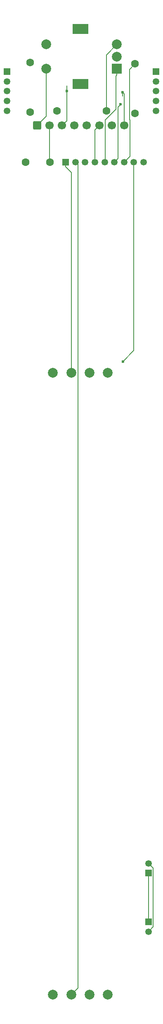
<source format=gbr>
%TF.GenerationSoftware,KiCad,Pcbnew,9.0.3*%
%TF.CreationDate,2026-02-21T11:27:50+01:00*%
%TF.ProjectId,Channel,4368616e-6e65-46c2-9e6b-696361645f70,rev?*%
%TF.SameCoordinates,Original*%
%TF.FileFunction,Copper,L1,Top*%
%TF.FilePolarity,Positive*%
%FSLAX46Y46*%
G04 Gerber Fmt 4.6, Leading zero omitted, Abs format (unit mm)*
G04 Created by KiCad (PCBNEW 9.0.3) date 2026-02-21 11:27:50*
%MOMM*%
%LPD*%
G01*
G04 APERTURE LIST*
G04 Aperture macros list*
%AMRoundRect*
0 Rectangle with rounded corners*
0 $1 Rounding radius*
0 $2 $3 $4 $5 $6 $7 $8 $9 X,Y pos of 4 corners*
0 Add a 4 corners polygon primitive as box body*
4,1,4,$2,$3,$4,$5,$6,$7,$8,$9,$2,$3,0*
0 Add four circle primitives for the rounded corners*
1,1,$1+$1,$2,$3*
1,1,$1+$1,$4,$5*
1,1,$1+$1,$6,$7*
1,1,$1+$1,$8,$9*
0 Add four rect primitives between the rounded corners*
20,1,$1+$1,$2,$3,$4,$5,0*
20,1,$1+$1,$4,$5,$6,$7,0*
20,1,$1+$1,$6,$7,$8,$9,0*
20,1,$1+$1,$8,$9,$2,$3,0*%
G04 Aperture macros list end*
%TA.AperFunction,ComponentPad*%
%ADD10R,1.350000X1.350000*%
%TD*%
%TA.AperFunction,ComponentPad*%
%ADD11C,1.350000*%
%TD*%
%TA.AperFunction,WasherPad*%
%ADD12C,2.000000*%
%TD*%
%TA.AperFunction,ComponentPad*%
%ADD13C,2.000000*%
%TD*%
%TA.AperFunction,ComponentPad*%
%ADD14C,1.600000*%
%TD*%
%TA.AperFunction,ComponentPad*%
%ADD15RoundRect,0.255000X-0.595000X-0.595000X0.595000X-0.595000X0.595000X0.595000X-0.595000X0.595000X0*%
%TD*%
%TA.AperFunction,ComponentPad*%
%ADD16C,1.700000*%
%TD*%
%TA.AperFunction,ComponentPad*%
%ADD17R,2.000000X2.000000*%
%TD*%
%TA.AperFunction,ComponentPad*%
%ADD18R,3.200000X2.000000*%
%TD*%
%TA.AperFunction,ViaPad*%
%ADD19C,0.600000*%
%TD*%
%TA.AperFunction,Conductor*%
%ADD20C,0.200000*%
%TD*%
G04 APERTURE END LIST*
D10*
%TO.P,J2,1,Pin_1*%
%TO.N,GND*%
X82500000Y-43500000D03*
D11*
%TO.P,J2,2,Pin_2*%
%TO.N,E_VCC*%
X82500000Y-45500000D03*
%TO.P,J2,3,Pin_3*%
%TO.N,SPI_SCK*%
X82500000Y-47500000D03*
%TO.P,J2,4,Pin_4*%
%TO.N,SPI_MOSI*%
X82500000Y-49500000D03*
%TO.P,J2,5,Pin_5*%
%TO.N,SCR_BL_PWM*%
X82500000Y-51500000D03*
%TD*%
D12*
%TO.P,F1,*%
%TO.N,*%
X68900000Y-105100000D03*
X68900000Y-232400000D03*
X72650000Y-105100000D03*
X72650000Y-232400000D03*
D13*
%TO.P,F1,1,T1*%
%TO.N,GND*%
X65150000Y-105100000D03*
%TO.P,F1,2,W*%
%TO.N,FADER_OUT*%
X61400000Y-105100000D03*
%TO.P,F1,3,T2*%
%TO.N,E_VCC*%
X65150000Y-232400000D03*
%TO.P,F1,4*%
%TO.N,N/C*%
X61400000Y-232400000D03*
%TD*%
D14*
%TO.P,R3,1*%
%TO.N,E_VCC*%
X78250000Y-52080000D03*
%TO.P,R3,2*%
%TO.N,ENC_SW*%
X78250000Y-41920000D03*
%TD*%
D15*
%TO.P,U1,1,GND*%
%TO.N,GND*%
X58150000Y-54500000D03*
D16*
%TO.P,U1,2,VCC*%
%TO.N,E_VCC*%
X60700000Y-54500000D03*
%TO.P,U1,3,SCL*%
%TO.N,SPI_SCK*%
X63250000Y-54500000D03*
%TO.P,U1,4,SDA*%
%TO.N,SPI_MOSI*%
X65800000Y-54500000D03*
%TO.P,U1,5,RST*%
%TO.N,SCREEN_RST*%
X68350000Y-54500000D03*
%TO.P,U1,6,DC*%
%TO.N,SCREEN_DC*%
X70900000Y-54500000D03*
%TO.P,U1,7,CS*%
%TO.N,SCREEN_CS*%
X73450000Y-54500000D03*
%TO.P,U1,8,BL*%
%TO.N,SCR_BL_PWM*%
X76000000Y-54500000D03*
%TD*%
D10*
%TO.P,J1,1,Pin_1*%
%TO.N,GND*%
X64000000Y-62000000D03*
D11*
%TO.P,J1,2,Pin_2*%
%TO.N,E_VCC*%
X66000000Y-62000000D03*
%TO.P,J1,3,Pin_3*%
%TO.N,SCREEN_CS*%
X68000000Y-62000000D03*
%TO.P,J1,4,Pin_4*%
%TO.N,SCREEN_DC*%
X70000000Y-62000000D03*
%TO.P,J1,5,Pin_5*%
%TO.N,ENC_CLK*%
X72000000Y-62000000D03*
%TO.P,J1,6,Pin_6*%
%TO.N,ENC_DT*%
X74000000Y-62000000D03*
%TO.P,J1,7,Pin_7*%
%TO.N,ENC_SW*%
X76000000Y-62000000D03*
%TO.P,J1,8,Pin_8*%
%TO.N,FADER_OUT*%
X78000000Y-62000000D03*
%TO.P,J1,9,Pin_9*%
%TO.N,SCREEN_RST*%
X80000000Y-62000000D03*
%TD*%
D10*
%TO.P,J4,1,Pin_1*%
%TO.N,MOTOR+*%
X81000000Y-217500000D03*
D11*
%TO.P,J4,2,Pin_2*%
%TO.N,MOTOR-*%
X81000000Y-219500000D03*
%TD*%
D17*
%TO.P,SW1,A,A*%
%TO.N,ENC_CLK*%
X74500000Y-42900000D03*
D13*
%TO.P,SW1,B,B*%
%TO.N,ENC_DT*%
X74500000Y-37900000D03*
%TO.P,SW1,C,C*%
%TO.N,GND*%
X74500000Y-40400000D03*
D18*
%TO.P,SW1,MP*%
%TO.N,N/C*%
X67000000Y-46000000D03*
X67000000Y-34800000D03*
D13*
%TO.P,SW1,S1,S1*%
%TO.N,ENC_SW*%
X60000000Y-37900000D03*
%TO.P,SW1,S2,S2*%
%TO.N,GND*%
X60000000Y-42900000D03*
%TD*%
D10*
%TO.P,J6,1,Pin_1*%
%TO.N,MOTOR+*%
X81000000Y-207500000D03*
D11*
%TO.P,J6,2,Pin_2*%
%TO.N,MOTOR-*%
X81000000Y-205500000D03*
%TD*%
D14*
%TO.P,C1,1*%
%TO.N,GND*%
X55750000Y-62000000D03*
%TO.P,C1,2*%
%TO.N,E_VCC*%
X60750000Y-62000000D03*
%TD*%
D10*
%TO.P,J3,1,Pin_1*%
%TO.N,GND*%
X52000000Y-43500000D03*
D11*
%TO.P,J3,2,Pin_2*%
%TO.N,E_VCC*%
X52000000Y-45500000D03*
%TO.P,J3,3,Pin_3*%
%TO.N,SPI_SCK*%
X52000000Y-47500000D03*
%TO.P,J3,4,Pin_4*%
%TO.N,SPI_MOSI*%
X52000000Y-49500000D03*
%TO.P,J3,5,Pin_5*%
%TO.N,SCR_BL_PWM*%
X52000000Y-51500000D03*
%TD*%
D14*
%TO.P,R2,1*%
%TO.N,E_VCC*%
X62170000Y-51500000D03*
%TO.P,R2,2*%
%TO.N,ENC_DT*%
X72330000Y-51500000D03*
%TD*%
%TO.P,R1,1*%
%TO.N,E_VCC*%
X56750000Y-51750000D03*
%TO.P,R1,2*%
%TO.N,ENC_CLK*%
X56750000Y-41590000D03*
%TD*%
D19*
%TO.N,SCR_BL_PWM*%
X75656000Y-47719100D03*
%TO.N,SPI_SCK*%
X64207800Y-47498500D03*
%TO.N,FADER_OUT*%
X75719500Y-102849800D03*
%TO.N,ENC_DT*%
X75250000Y-50205900D03*
%TD*%
D20*
%TO.N,SCR_BL_PWM*%
X76000000Y-48063100D02*
X75656000Y-47719100D01*
X76000000Y-54500000D02*
X76000000Y-48063100D01*
X75656000Y-47719100D02*
X75656000Y-48500000D01*
X75656000Y-48500000D02*
X75656000Y-47719100D01*
%TO.N,MOTOR+*%
X81000000Y-207500000D02*
X81000000Y-217500000D01*
%TO.N,MOTOR-*%
X81976700Y-218523300D02*
X81000000Y-219500000D01*
X81976700Y-206476700D02*
X81976700Y-218523300D01*
X81000000Y-205500000D02*
X81976700Y-206476700D01*
%TO.N,SPI_SCK*%
X64207800Y-53542200D02*
X63250000Y-54500000D01*
X64207800Y-46351400D02*
X64207800Y-53542200D01*
X64207800Y-46351400D02*
X64207800Y-47498500D01*
%TO.N,FADER_OUT*%
X78000000Y-100569300D02*
X75719500Y-102849800D01*
X78000000Y-62000000D02*
X78000000Y-100569300D01*
X75719500Y-102849800D02*
X78000000Y-100569300D01*
X78000000Y-100569300D02*
X75719500Y-102849800D01*
%TO.N,SCREEN_DC*%
X70000000Y-55400000D02*
X70900000Y-54500000D01*
X70000000Y-62000000D02*
X70000000Y-55400000D01*
%TO.N,ENC_CLK*%
X72111000Y-61889000D02*
X72000000Y-62000000D01*
X72111000Y-53394700D02*
X72111000Y-61889000D01*
X74323300Y-51182400D02*
X72111000Y-53394700D01*
X74323300Y-44378400D02*
X74323300Y-51182400D01*
X74500000Y-44201700D02*
X74323300Y-44378400D01*
X74500000Y-42900000D02*
X74500000Y-44201700D01*
%TO.N,ENC_DT*%
X72330000Y-40070000D02*
X72330000Y-51500000D01*
X74500000Y-37900000D02*
X72330000Y-40070000D01*
X74725000Y-61275000D02*
X74000000Y-62000000D01*
X74725000Y-50730900D02*
X74725000Y-61275000D01*
X75250000Y-50205900D02*
X74725000Y-50730900D01*
X75250000Y-50205900D02*
X74954700Y-50501200D01*
X74954700Y-50501200D02*
X75250000Y-50205900D01*
%TO.N,ENC_SW*%
X77104000Y-43066000D02*
X78250000Y-41920000D01*
X77104000Y-53303800D02*
X77104000Y-43066000D01*
X77158500Y-53358300D02*
X77104000Y-53303800D01*
X77158500Y-60841500D02*
X77158500Y-53358300D01*
X76000000Y-62000000D02*
X77158500Y-60841500D01*
%TO.N,E_VCC*%
X66512400Y-62512400D02*
X66000000Y-62000000D01*
X66512400Y-231037600D02*
X66512400Y-62512400D01*
X65150000Y-232400000D02*
X66512400Y-231037600D01*
X60700000Y-61950000D02*
X60700000Y-54500000D01*
X60750000Y-62000000D02*
X60700000Y-61950000D01*
%TO.N,GND*%
X65150000Y-64126700D02*
X64000000Y-62976700D01*
X65150000Y-105100000D02*
X65150000Y-64126700D01*
X64000000Y-62000000D02*
X64000000Y-62976700D01*
X60000000Y-52650000D02*
X58150000Y-54500000D01*
X60000000Y-42900000D02*
X60000000Y-52650000D01*
%TD*%
M02*

</source>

Assignment = Everything from the line containing "X81000000Y-219500000D01*" through the line containing "X60750000Y-62000000D02*" in the material above should be retyped exactly, both ends included, and nothing more.

Task response =
X81000000Y-219500000D01*
X81976700Y-206476700D02*
X81976700Y-218523300D01*
X81000000Y-205500000D02*
X81976700Y-206476700D01*
%TO.N,SPI_SCK*%
X64207800Y-53542200D02*
X63250000Y-54500000D01*
X64207800Y-46351400D02*
X64207800Y-53542200D01*
X64207800Y-46351400D02*
X64207800Y-47498500D01*
%TO.N,FADER_OUT*%
X78000000Y-100569300D02*
X75719500Y-102849800D01*
X78000000Y-62000000D02*
X78000000Y-100569300D01*
X75719500Y-102849800D02*
X78000000Y-100569300D01*
X78000000Y-100569300D02*
X75719500Y-102849800D01*
%TO.N,SCREEN_DC*%
X70000000Y-55400000D02*
X70900000Y-54500000D01*
X70000000Y-62000000D02*
X70000000Y-55400000D01*
%TO.N,ENC_CLK*%
X72111000Y-61889000D02*
X72000000Y-62000000D01*
X72111000Y-53394700D02*
X72111000Y-61889000D01*
X74323300Y-51182400D02*
X72111000Y-53394700D01*
X74323300Y-44378400D02*
X74323300Y-51182400D01*
X74500000Y-44201700D02*
X74323300Y-44378400D01*
X74500000Y-42900000D02*
X74500000Y-44201700D01*
%TO.N,ENC_DT*%
X72330000Y-40070000D02*
X72330000Y-51500000D01*
X74500000Y-37900000D02*
X72330000Y-40070000D01*
X74725000Y-61275000D02*
X74000000Y-62000000D01*
X74725000Y-50730900D02*
X74725000Y-61275000D01*
X75250000Y-50205900D02*
X74725000Y-50730900D01*
X75250000Y-50205900D02*
X74954700Y-50501200D01*
X74954700Y-50501200D02*
X75250000Y-50205900D01*
%TO.N,ENC_SW*%
X77104000Y-43066000D02*
X78250000Y-41920000D01*
X77104000Y-53303800D02*
X77104000Y-43066000D01*
X77158500Y-53358300D02*
X77104000Y-53303800D01*
X77158500Y-60841500D02*
X77158500Y-53358300D01*
X76000000Y-62000000D02*
X77158500Y-60841500D01*
%TO.N,E_VCC*%
X66512400Y-62512400D02*
X66000000Y-62000000D01*
X66512400Y-231037600D02*
X66512400Y-62512400D01*
X65150000Y-232400000D02*
X66512400Y-231037600D01*
X60700000Y-61950000D02*
X60700000Y-54500000D01*
X60750000Y-62000000D02*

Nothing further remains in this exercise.